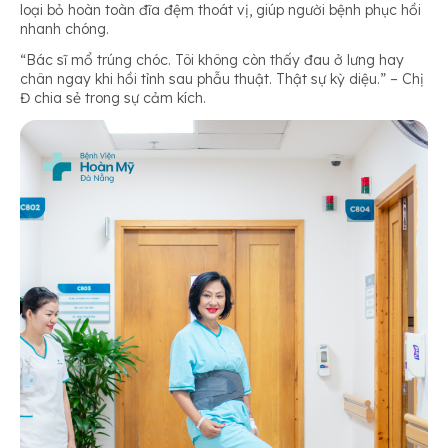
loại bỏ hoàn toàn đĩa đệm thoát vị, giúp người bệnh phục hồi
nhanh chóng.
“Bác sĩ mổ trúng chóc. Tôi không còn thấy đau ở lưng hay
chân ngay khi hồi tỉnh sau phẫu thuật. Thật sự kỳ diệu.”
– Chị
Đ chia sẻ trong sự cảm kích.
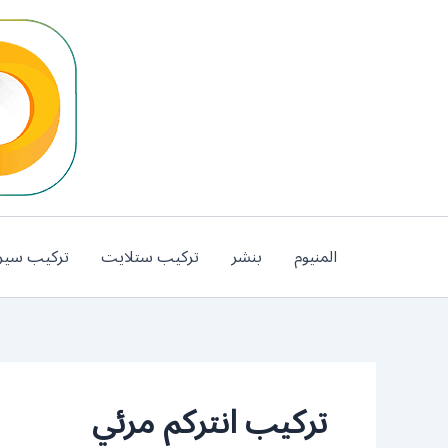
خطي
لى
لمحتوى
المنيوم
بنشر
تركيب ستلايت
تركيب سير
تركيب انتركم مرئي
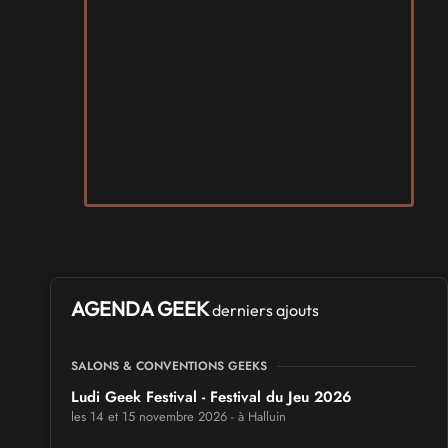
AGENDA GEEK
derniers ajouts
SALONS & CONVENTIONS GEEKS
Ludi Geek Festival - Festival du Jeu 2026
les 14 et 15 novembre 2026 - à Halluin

┄┄┄┄┄┄

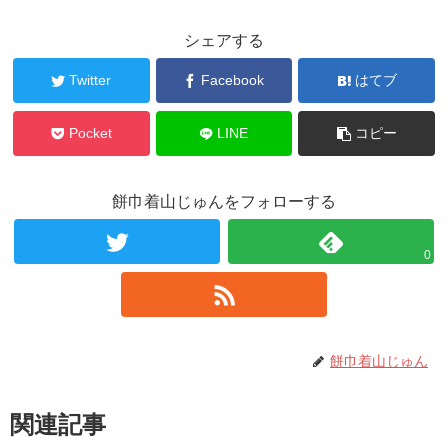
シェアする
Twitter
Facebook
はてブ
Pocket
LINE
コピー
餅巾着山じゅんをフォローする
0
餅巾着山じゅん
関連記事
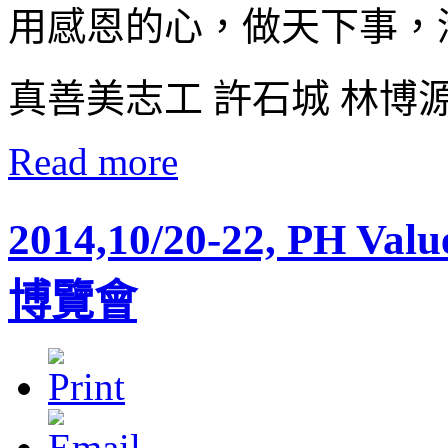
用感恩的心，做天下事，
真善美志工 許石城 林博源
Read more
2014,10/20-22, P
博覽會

┄┄┄┄┄┄

Please repeat the lines of the records, starting with the line that contains "loại bỏ hoàn" and going on through the line that contains "Đ chia sẻ trong sự cảm kích.", without changing a character.

> **TASK RESULT**:
loại bỏ hoàn toàn đĩa đệm thoát vị, giúp người bệnh phục hồi
nhanh chóng.
“Bác sĩ mổ trúng chóc. Tôi không còn thấy đau ở lưng hay
chân ngay khi hồi tỉnh sau phẫu thuật. Thật sự kỳ diệu.”
– Chị
Đ chia sẻ trong sự cảm kích.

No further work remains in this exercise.